SET TASKS:
**A.** Copy the Botfighters post starting with "Botfighters: combo virtual/physical" and going on through "your mobile phone.", switching "Botfighters" to "BotBattle".
**B.** Answer these questions about the Botfighters post:
(i) In which country was the game started?
(ii) What date is given for the article by Sean Dodson?
(iii) How old is Niklas Wolkert?
**C.** Name every person identified by name in the Botfighters post.

____ SELECTED EXTRACT

Botfighters: combo virtual/physical cell phone game
Gerald Oskoboiny <email@example.com>,
Mon, 23 Sep 2002 01:00:52 -0400
I guess this is old news (<~Nov 2001), but this is really cool!
Botfighters is a mobile-phone-based game started in Sweden that
lets people "fight" others that are physically nearby using the
cell network's location-based services, and SMS text messages.
(if you fire a shot and miss, you have to get physically closer
to your opponent.)
> Ready, aim, text
> The aim is to kill. But in this battle, your weapon is your mobile phone.
> Sean Dodson reports
> Thursday August 15, 2002
> In the car park of a large supermarket on the outskirts of
> Stockholm, Niklas Wolkert, a 31-year-old programmer, is waiting
> with his son for his wife to finish shopping. Niklas looks like
> any other bored father until he takes his mobile phone from his
> jacket pocket and begins tapping out a text message.

________
____ SUPPLIED MATERIAL

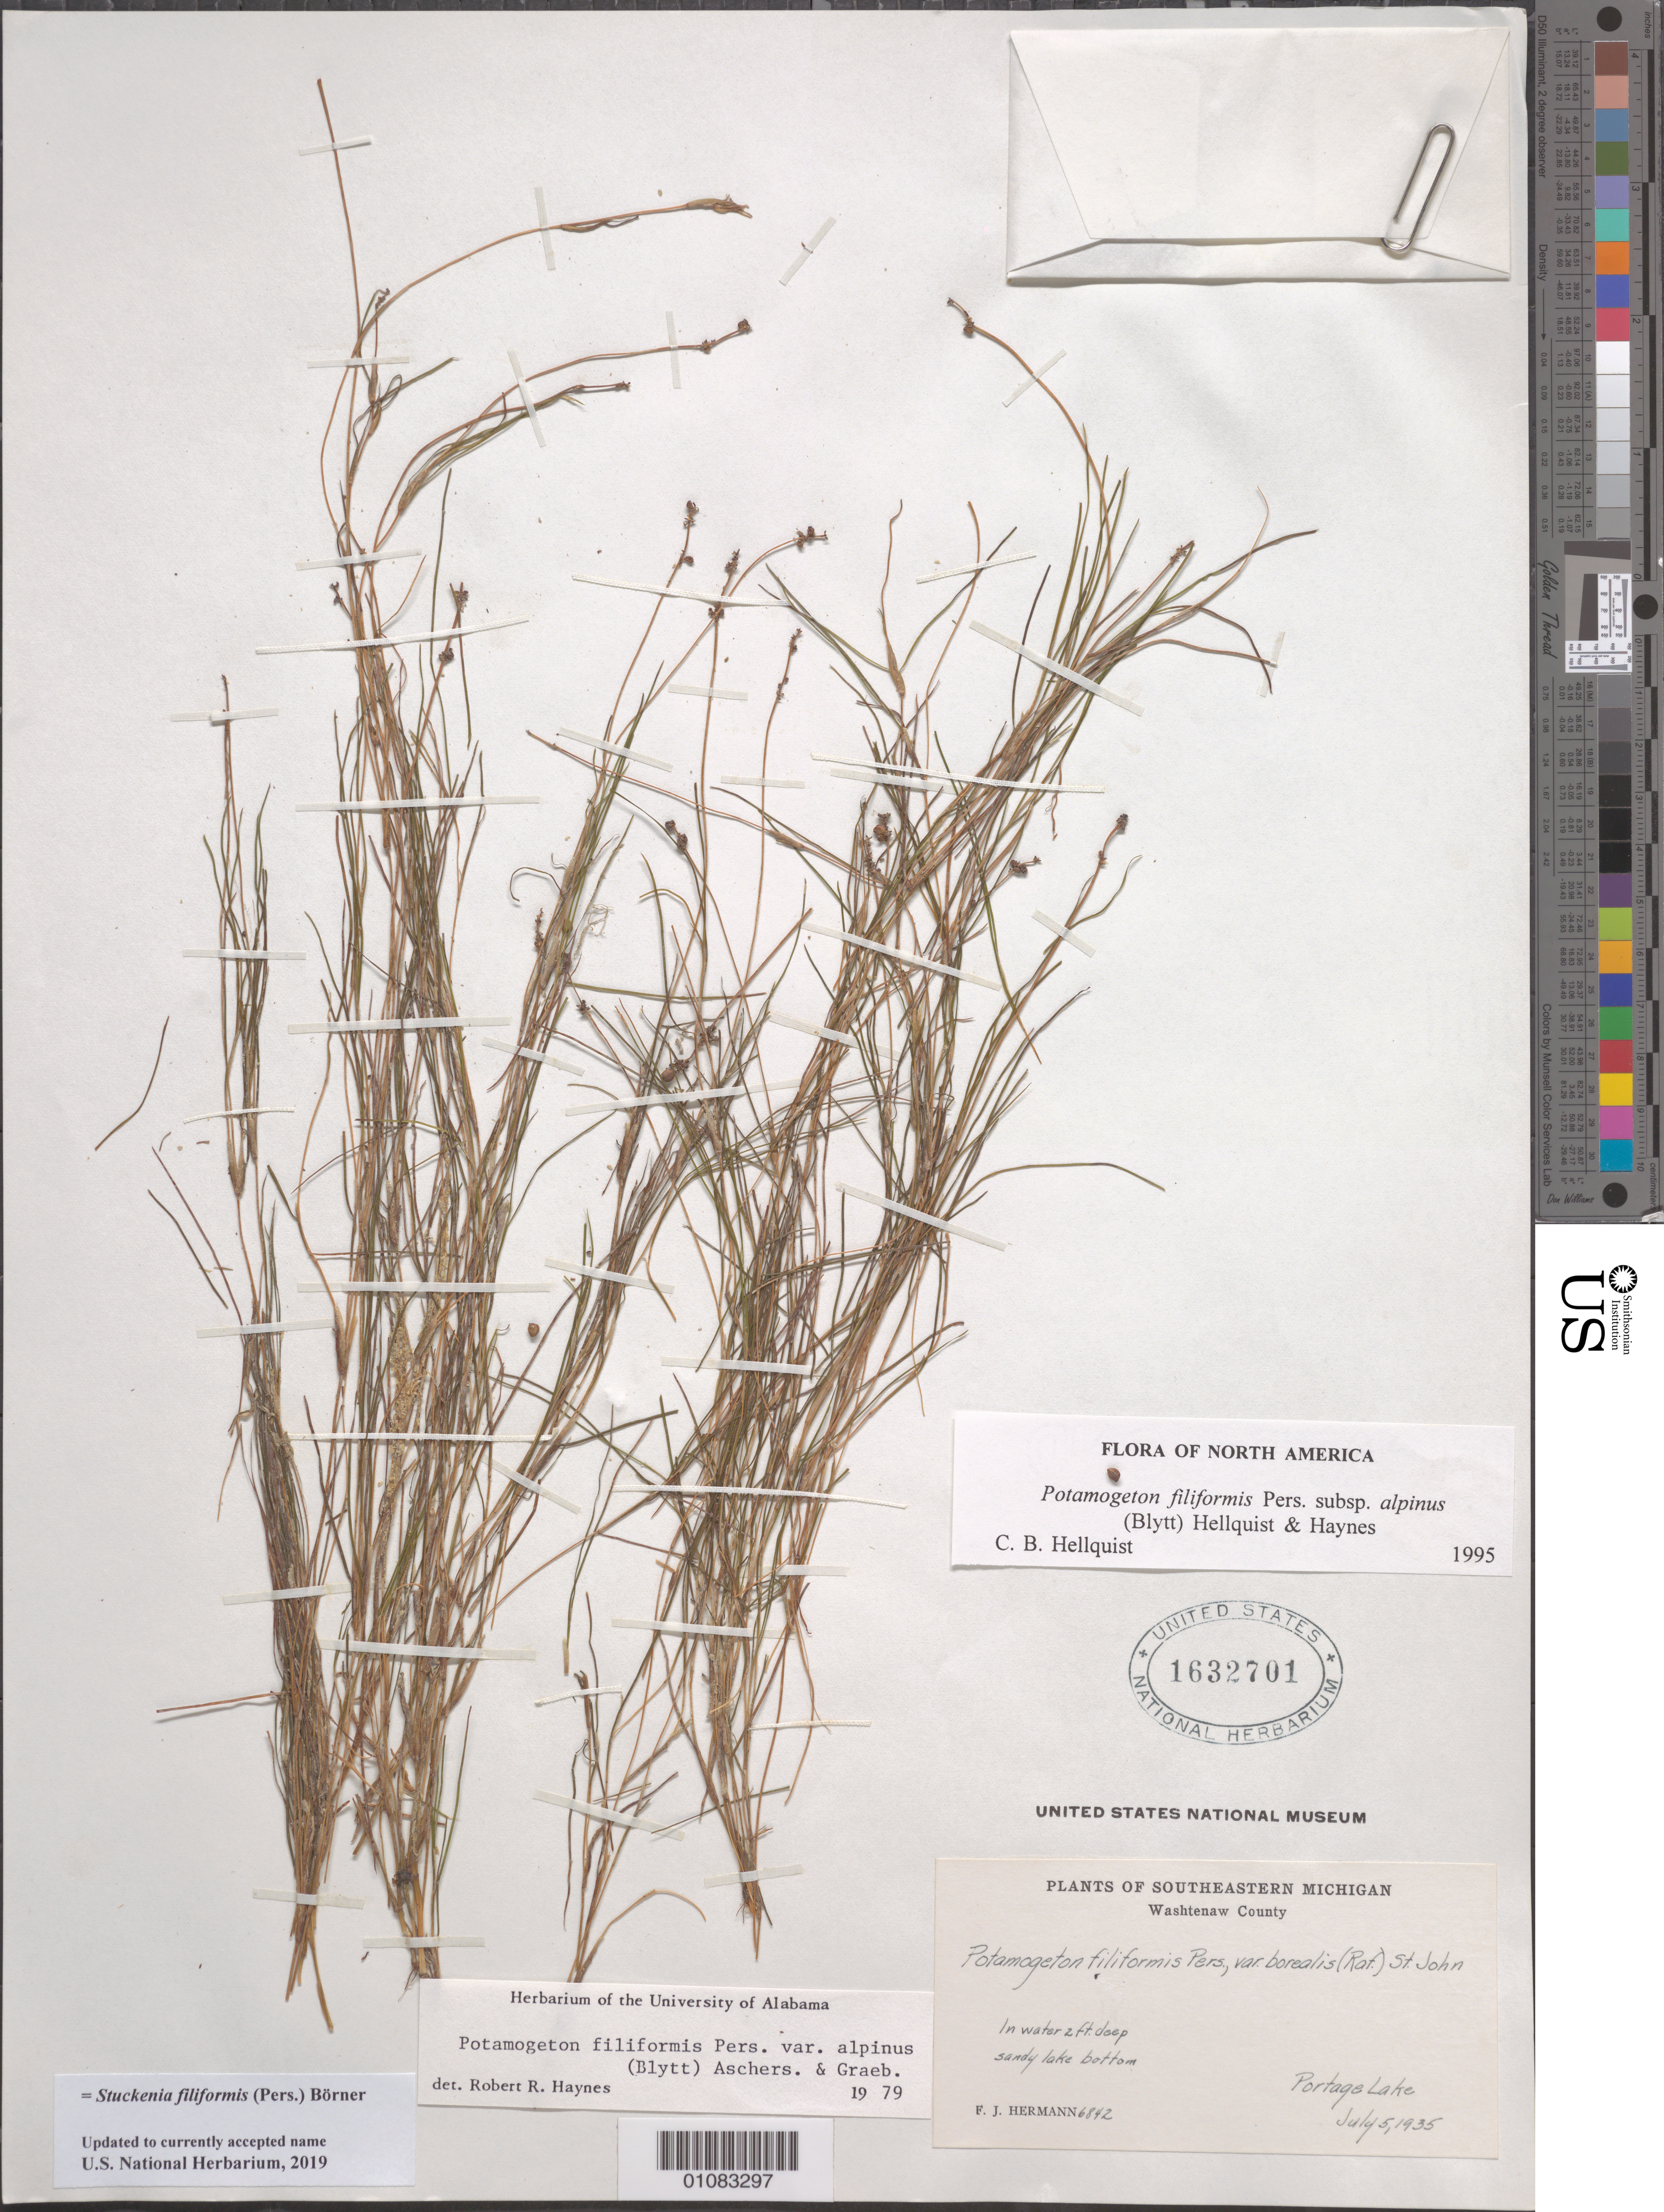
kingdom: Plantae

________
____ SUPPLIED MATERIAL

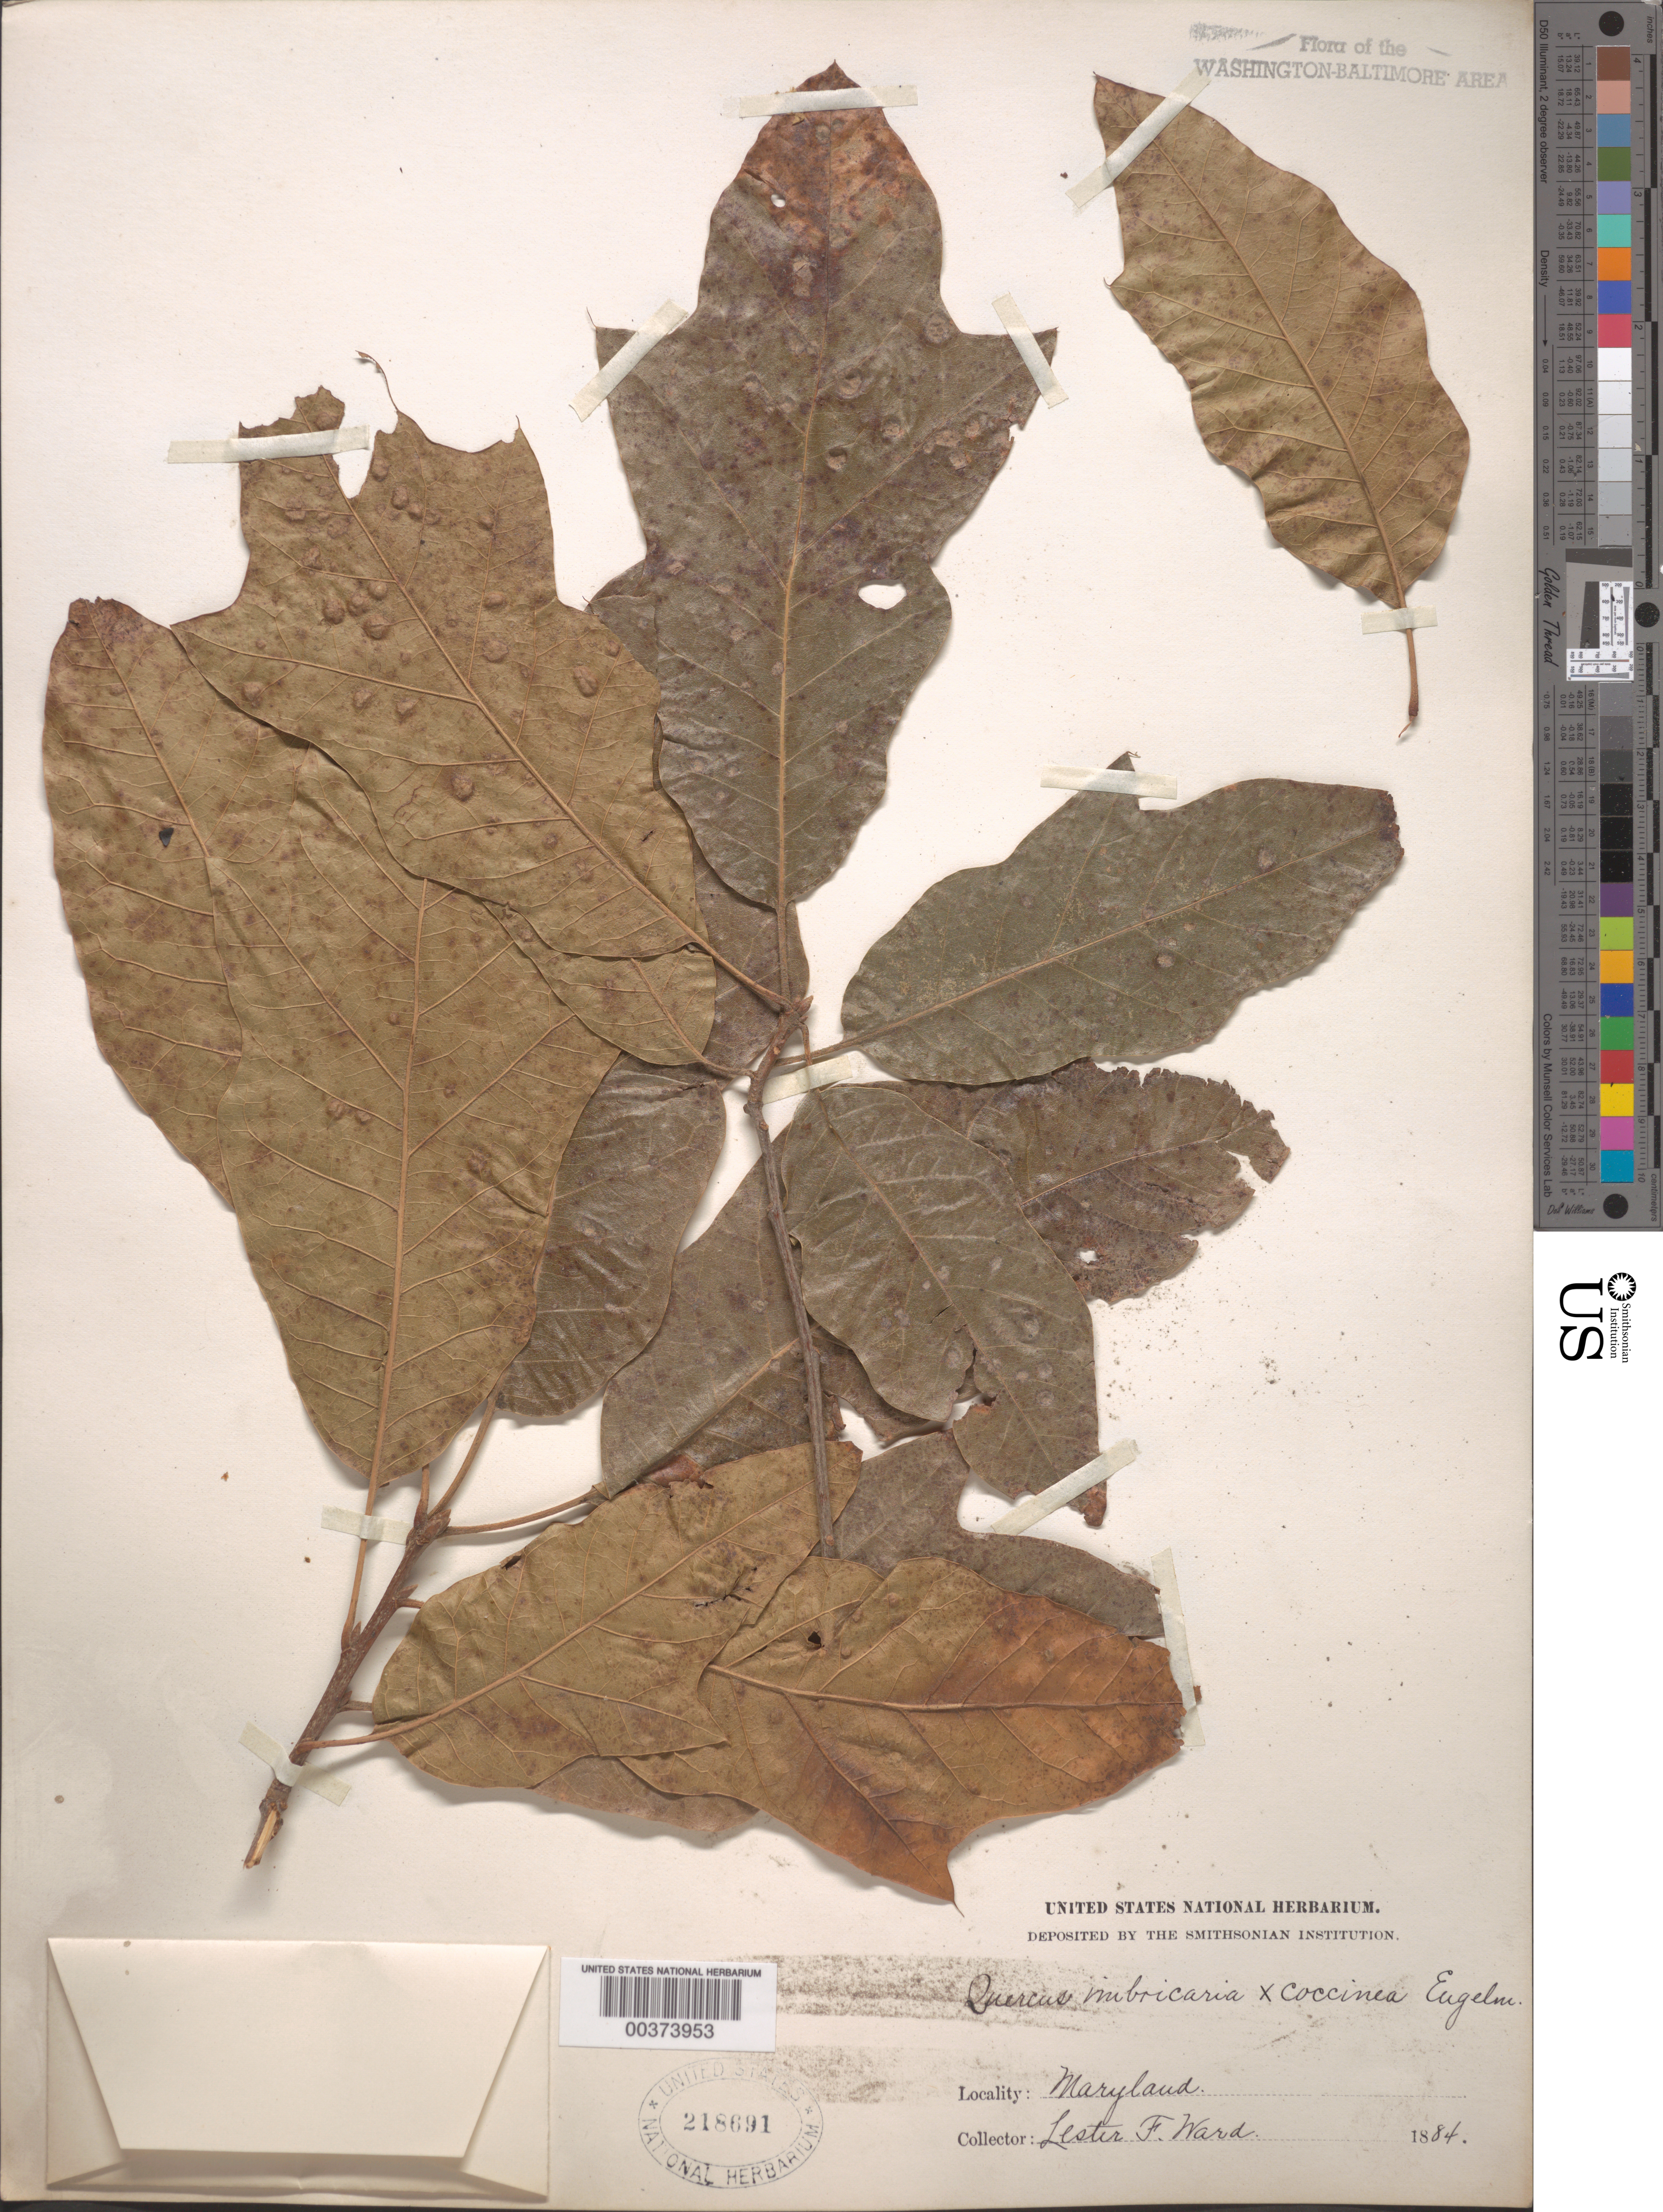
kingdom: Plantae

________

ANSWER SET:
**A.**
BotBattle: combo virtual/physical cell phone game
Gerald Oskoboiny <email@example.com>,
Mon, 23 Sep 2002 01:00:52 -0400
I guess this is old news (<~Nov 2001), but this is really cool!
BotBattle is a mobile-phone-based game started in Sweden that
lets people "fight" others that are physically nearby using the
cell network's location-based services, and SMS text messages.
(if you fire a shot and miss, you have to get physically closer
to your opponent.)
> Ready, aim, text
> The aim is to kill. But in this battle, your weapon is your mobile phone.

**B.**
(i) Sweden
(ii) Thursday August 15, 2002
(iii) 31

**C.** Gerald Oskoboiny, Sean Dodson, Niklas Wolkert